§ ABOUT THIS EXERCISE
Every line of the data below should be retyped exactly, with no images carried over.

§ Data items
--- START ---

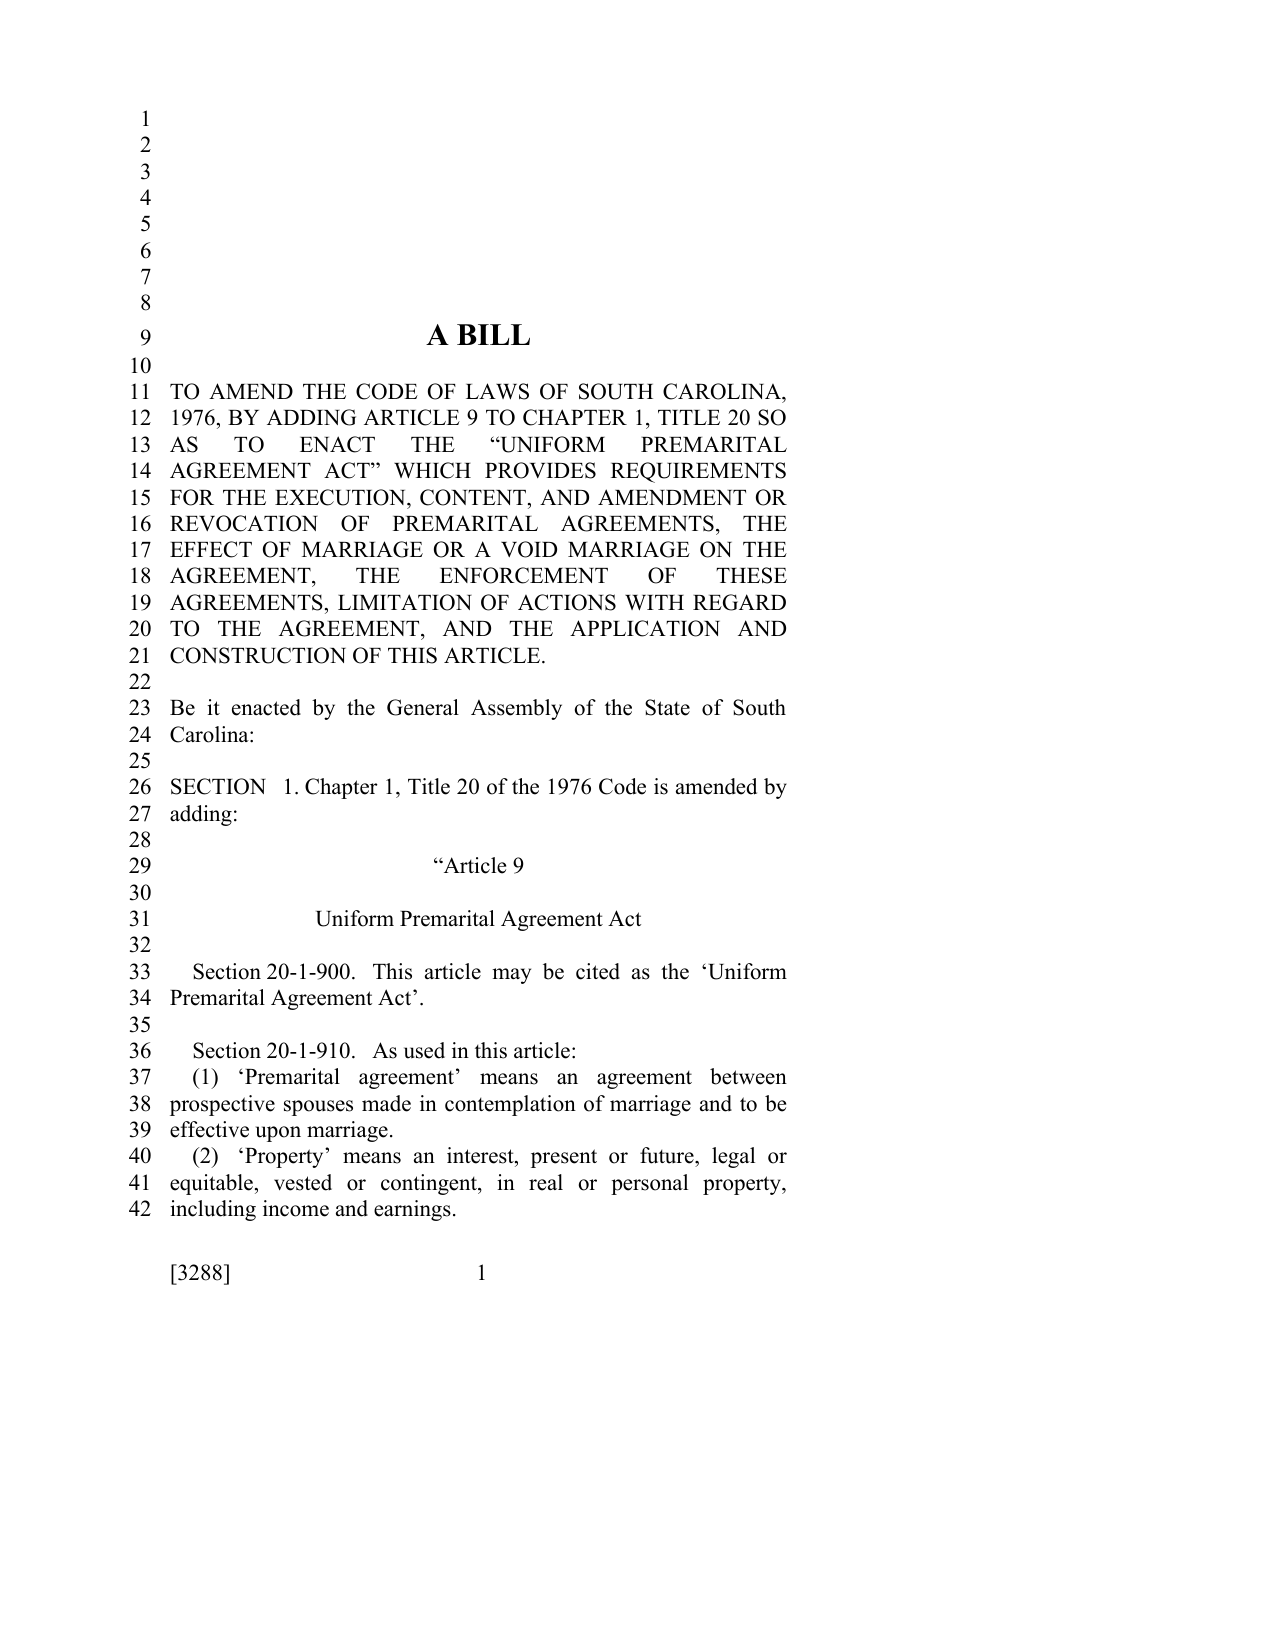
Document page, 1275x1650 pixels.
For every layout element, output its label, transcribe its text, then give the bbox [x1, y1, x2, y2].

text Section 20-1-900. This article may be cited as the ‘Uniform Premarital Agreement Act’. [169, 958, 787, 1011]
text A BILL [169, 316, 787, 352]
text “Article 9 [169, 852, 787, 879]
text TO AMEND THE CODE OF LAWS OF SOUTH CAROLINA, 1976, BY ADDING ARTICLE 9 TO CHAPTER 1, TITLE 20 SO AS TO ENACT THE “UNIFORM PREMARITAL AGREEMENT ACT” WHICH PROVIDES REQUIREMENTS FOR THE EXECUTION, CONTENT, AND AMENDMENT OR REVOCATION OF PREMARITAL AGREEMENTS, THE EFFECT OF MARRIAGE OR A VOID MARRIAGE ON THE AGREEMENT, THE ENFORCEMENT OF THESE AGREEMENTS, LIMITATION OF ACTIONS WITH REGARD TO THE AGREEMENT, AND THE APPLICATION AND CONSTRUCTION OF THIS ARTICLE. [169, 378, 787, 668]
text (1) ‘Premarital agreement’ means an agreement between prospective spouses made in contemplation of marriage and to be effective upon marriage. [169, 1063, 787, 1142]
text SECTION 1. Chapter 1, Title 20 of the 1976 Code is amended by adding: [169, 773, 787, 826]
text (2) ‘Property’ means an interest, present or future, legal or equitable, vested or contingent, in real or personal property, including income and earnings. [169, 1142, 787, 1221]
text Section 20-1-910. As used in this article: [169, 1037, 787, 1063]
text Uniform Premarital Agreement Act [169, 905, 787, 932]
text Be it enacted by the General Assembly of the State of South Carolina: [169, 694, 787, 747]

--- END ---

§ RESPONSE BELOW
Document page, 1275x1650 pixels.
For every layout element, output its label, transcribe its text, then give the bbox [x1, y1, x2, y2].

text Section 20-1-900. This article may be cited as the ‘Uniform Premarital Agreement Act’. [169, 958, 787, 1011]
text A BILL [169, 316, 787, 352]
text “Article 9 [169, 852, 787, 879]
text TO AMEND THE CODE OF LAWS OF SOUTH CAROLINA, 1976, BY ADDING ARTICLE 9 TO CHAPTER 1, TITLE 20 SO AS TO ENACT THE “UNIFORM PREMARITAL AGREEMENT ACT” WHICH PROVIDES REQUIREMENTS FOR THE EXECUTION, CONTENT, AND AMENDMENT OR REVOCATION OF PREMARITAL AGREEMENTS, THE EFFECT OF MARRIAGE OR A VOID MARRIAGE ON THE AGREEMENT, THE ENFORCEMENT OF THESE AGREEMENTS, LIMITATION OF ACTIONS WITH REGARD TO THE AGREEMENT, AND THE APPLICATION AND CONSTRUCTION OF THIS ARTICLE. [169, 378, 787, 668]
text (1) ‘Premarital agreement’ means an agreement between prospective spouses made in contemplation of marriage and to be effective upon marriage. [169, 1063, 787, 1142]
text SECTION 1. Chapter 1, Title 20 of the 1976 Code is amended by adding: [169, 773, 787, 826]
text (2) ‘Property’ means an interest, present or future, legal or equitable, vested or contingent, in real or personal property, including income and earnings. [169, 1142, 787, 1221]
text Section 20-1-910. As used in this article: [169, 1037, 787, 1063]
text Uniform Premarital Agreement Act [169, 905, 787, 932]
text Be it enacted by the General Assembly of the State of South Carolina: [169, 694, 787, 747]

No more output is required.